**ASSIGNED TASK:** Please return each line of the entries below that contains the string "pictures".
⁂
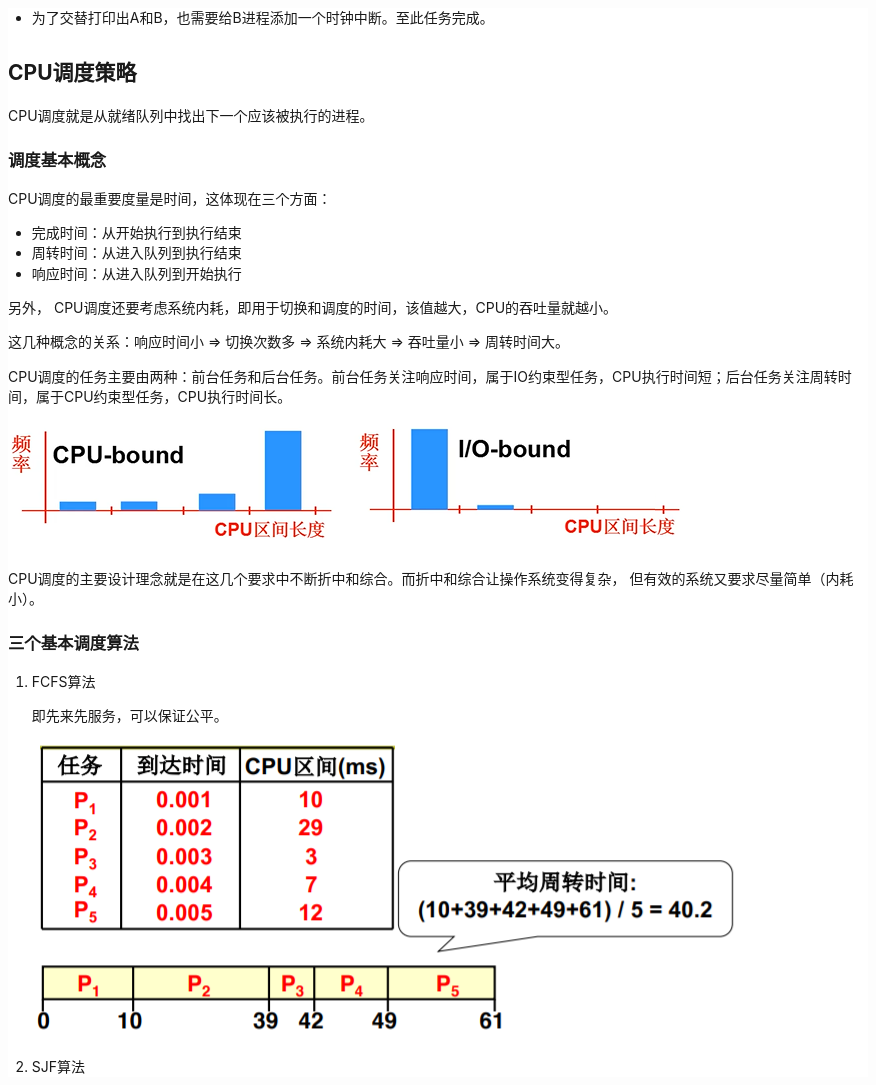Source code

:    - 为了交替打印出A和B，也需要给B进程添加一个时钟中断。至此任务完成。

## CPU调度策略

CPU调度就是从就绪队列中找出下一个应该被执行的进程。

### 调度基本概念

 CPU调度的最重要度量是时间，这体现在三个方面：

- 完成时间：从开始执行到执行结束
- 周转时间：从进入队列到执行结束
- 响应时间：从进入队列到开始执行

另外， CPU调度还要考虑系统内耗，即用于切换和调度的时间，该值越大，CPU的吞吐量就越小。

这几种概念的关系：响应时间小 => 切换次数多 => 系统内耗大 => 吞吐量小  => 周转时间大。

CPU调度的任务主要由两种：前台任务和后台任务。前台任务关注响应时间，属于IO约束型任务，CPU执行时间短；后台任务关注周转时间，属于CPU约束型任务，CPU执行时间长。

![1595937098988](pictures/1595937098988.png)

CPU调度的主要设计理念就是在这几个要求中不断折中和综合。而折中和综合让操作系统变得复杂， 但有效的系统又要求尽量简单（内耗小）。

### 三个基本调度算法

1. FCFS算法

   即先来先服务，可以保证公平。

   ![1595937238331](pictures/1595937238331.png)

2. SJF算法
⁂
**RESPONSE FOR THIS EXERCISE:**
![1595937098988](pictures/1595937098988.png)
   ![1595937238331](pictures/1595937238331.png)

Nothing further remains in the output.